Start of Extract
This project provides a robust decision-support framework for the relocation of the Groupe Chimique Tunisien (GCT) phosphate processing facility in Gabès, Tunisia. Utilizing Multi-Objective Goal Programming (MOGP) and Monte Carlo Simulation, the study evaluates potential sites based on population safety, economic costs, water security, and environmental integrity under conditions of uncertainty.

🎓 Academic Context

  • Institution: Tunis Business School (TBS), University of Tunis
  • Course: Business Optimization
  • Authors: Khouloud Ben Younes & Montaha Ghabri
  • Evaluated by: Pr. Dr. H. Essid
  • Academic Year: 2025-2026

📝 Project Overview

The Gabès industrial complex is a pillar of the Tunisian economy but faces a severe socio-environmental crisis. This project addresses the "wicked problem" of relocation by:

  1. Screening: Filtering 24 candidate sites down to 6 feasible locations using stochastic screening.
  2. Modeling: Implementing a Lexicographic Goal Programming model that prioritizes human health (97% reduction in population exposure) over fiscal costs.
  3. Simulation: Running 1,000 Monte Carlo iterations per site to account for parameter uncertainty (costs, hydrogeology, and demographics).
  4. Optimal Solution: Identifying Boughrara (Medenine) as the robust optimal site.

📁 Directory Structure

.
├── Data and Plot Generation/      # Core computational scripts and datasets
│   ├── Monte Carlo Simulation.py  # Script for stochastic parameter sampling
│   ├── Plots_Generation.py        # Generates radar charts and deviation plots
│   ├── Rain_Prediction.py         # Supporting meteorological analysis
│   ├── System Parameters.xlsx     # Input data for the optimization model
│   ├── monte_carlo_results.csv    # Exported simulation data
│   └── tun_pop_CN_..._Image.png   # Population density visualization
├── GCT Docs/                      # External source material and audits
│   ├── 20100276_eia_fr.pdf        # Environmental Impact Assessment
│   └── Rapport_Audit_E_S-GCT.pdf  # Technical audit of the Gabès complex
├── Latex Report Files/            # Source files for the final document
│   ├── images/                    # Figure assets (raw deviations, radar charts)
End of Extract
Start of Data shown
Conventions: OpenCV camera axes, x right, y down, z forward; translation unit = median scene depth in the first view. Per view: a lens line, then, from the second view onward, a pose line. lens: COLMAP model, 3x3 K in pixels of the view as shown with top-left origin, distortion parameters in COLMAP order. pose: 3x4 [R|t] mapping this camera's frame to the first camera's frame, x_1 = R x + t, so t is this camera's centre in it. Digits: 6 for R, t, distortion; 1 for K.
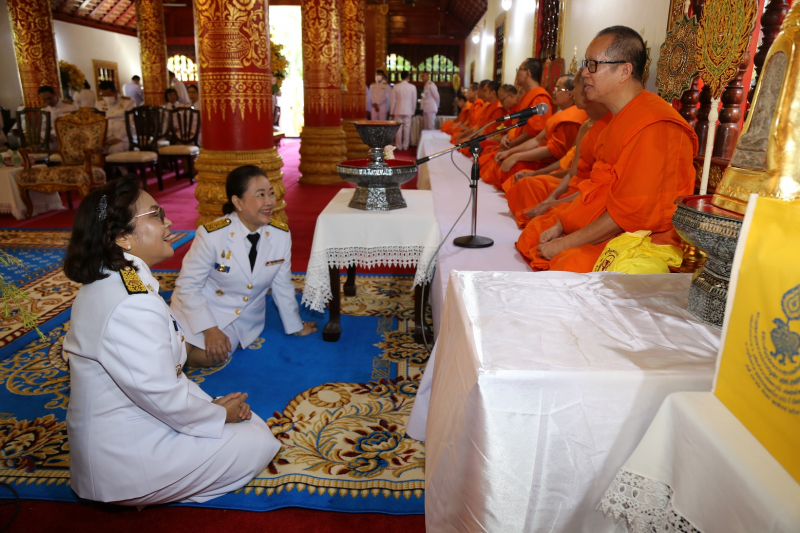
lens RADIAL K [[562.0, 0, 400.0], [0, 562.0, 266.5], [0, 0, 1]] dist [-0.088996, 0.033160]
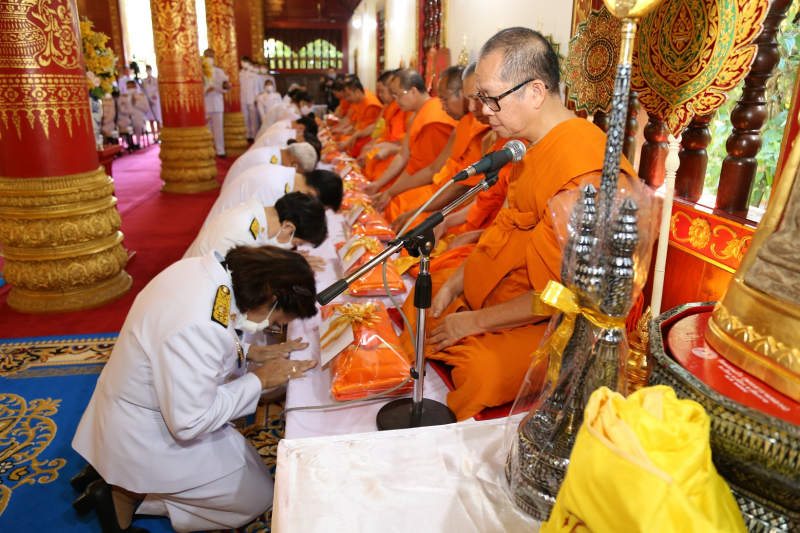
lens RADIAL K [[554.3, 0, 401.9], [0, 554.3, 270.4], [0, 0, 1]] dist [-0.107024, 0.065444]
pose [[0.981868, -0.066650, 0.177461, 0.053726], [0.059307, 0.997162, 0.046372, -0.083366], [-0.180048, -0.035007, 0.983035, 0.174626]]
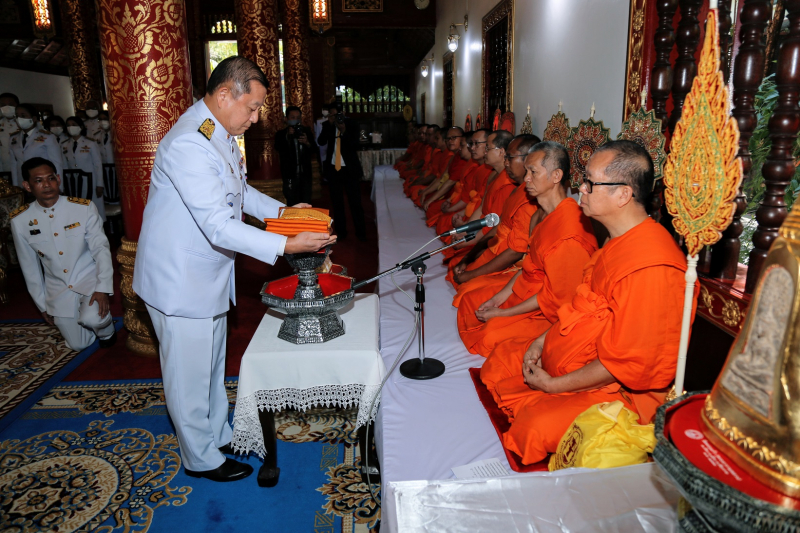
End of Data shown
> [What this exercise asks]
A – Print the stretch of the Gabès relocation overview from "The Gabès industrial" through "robust optimal site.".
B – Which site does the Gabès relocation overview identify as the robust optimal location?
The lines above have no connection to the Gabès relocation overview.

> [Results of the exercise]
A –
The Gabès industrial complex is a pillar of the Tunisian economy but faces a severe socio-environmental crisis. This project addresses the "wicked problem" of relocation by:

  1. Screening: Filtering 24 candidate sites down to 6 feasible locations using stochastic screening.
  2. Modeling: Implementing a Lexicographic Goal Programming model that prioritizes human health (97% reduction in population exposure) over fiscal costs.
  3. Simulation: Running 1,000 Monte Carlo iterations per site to account for parameter uncertainty (costs, hydrogeology, and demographics).
  4. Optimal Solution: Identifying Boughrara (Medenine) as the robust optimal site.

B – Boughrara (Medenine).